Your support helps us to tell the story
China’s economic planning agency outlined details of measures aimed at boosting the economy on Tuesday but refrained from major spending initiatives.
The piecemeal nature of the plans announced Tuesday appeared to disappoint investors who were hoping for bolder moves, and Shanghai's benchmark gave up a 10% initial gain as markets reopened after a weeklong holiday to trade just 3% higher.
The head of the National Development and Reform Commission said the government will frontload 100 billion yuan ($14.1 billion) in spending from the government’s budget for 2025 in addition to another 100 billion yuan for construction projects.
The scale of spending overall was well below the multi-trillion yuan levels that analysts said might be expected.
The NDRC’s chairman, Zheng Shanjie, said China was still on track to attain its full-year economic growth target of around 5%. But he acknowledged the economy faces difficulties and an increasingly “more complex and extreme” global environment.
China's leaders have been struggling to rev up growth since the COVID-19 pandemic ended. A downturn in the property market has deepened that challenge, as consumer spending has lagged and global demand also has slowed.
In a note, UBS chief China economist Tao Wang said that the market was “likely expecting a significant fiscal stimulus.”

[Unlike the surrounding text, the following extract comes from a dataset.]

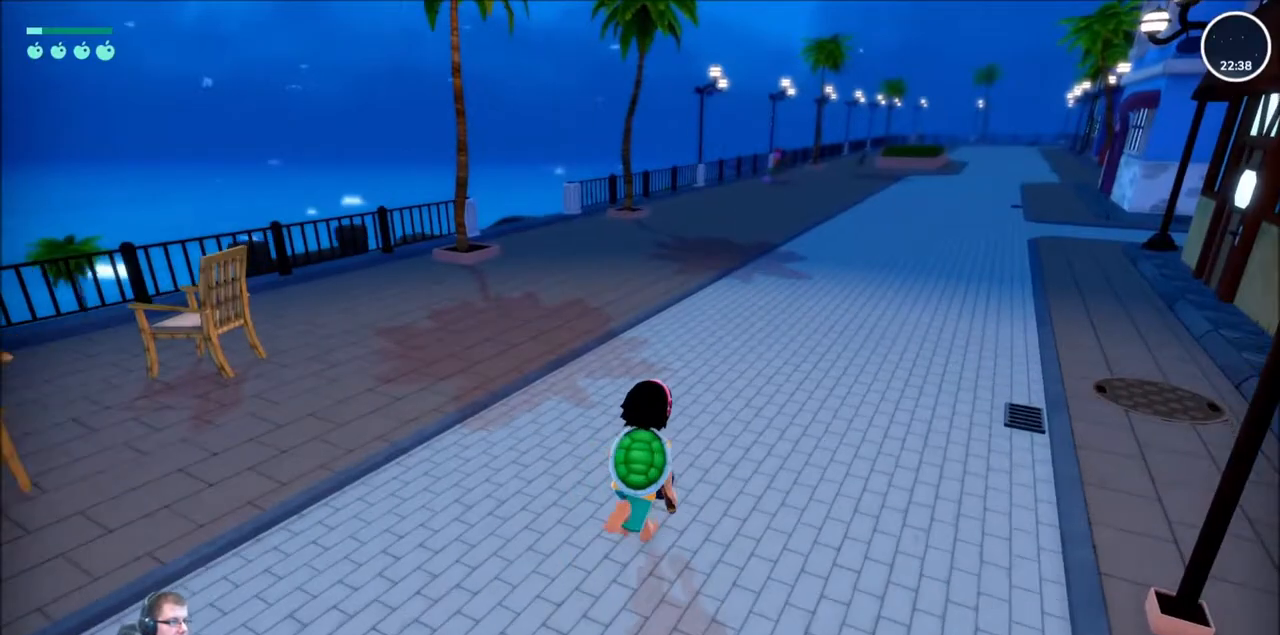
Gameplay with a controller (Xbox layout); each line is a JSON object with the inputs held at the frame after it. "events" lists button and stick changes between this image and that frame as [ms after this image, input, new state], when the widget could be followed in between. Not read: L3 R3.
{"buttons": ["R2"], "left_stick": "up", "right_stick": "center", "events": []}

A modest package of 1.5 to 2 trillion yuan ($210 billion to $280 billion) is more reasonable to expect in the near-term, she said, with another 2 to 3 trillion yuan ($280 billion to $420 billion) in 2025.
In September, China unveiled a monetary stimulus package including cuts to mortgage rates and in the amount of reserves are required to keep on deposit with the central bank. Those and other measures were the most aggressive efforts so far to try to pull the property industry out of the doldrums and spur faster growth.
On Tuesday, the NDRC said that new measures would focus on boosting investment and spending and supporting small and medium-sized businesses that operate at a disadvantage to large, state-corporations.
But much of the information focused on technical issues such as payment regulations, management of projects and deployment of bonds for financing.
To counter falling housing sales and home prices, Zheng said there would be “comprehensive policy measures to help stop the decline in the real estate market.”
“In response to volatility and declines in the stock market, we will introduce a series of powerful and effective measures to strive to boost the capital market,” he said, without giving details.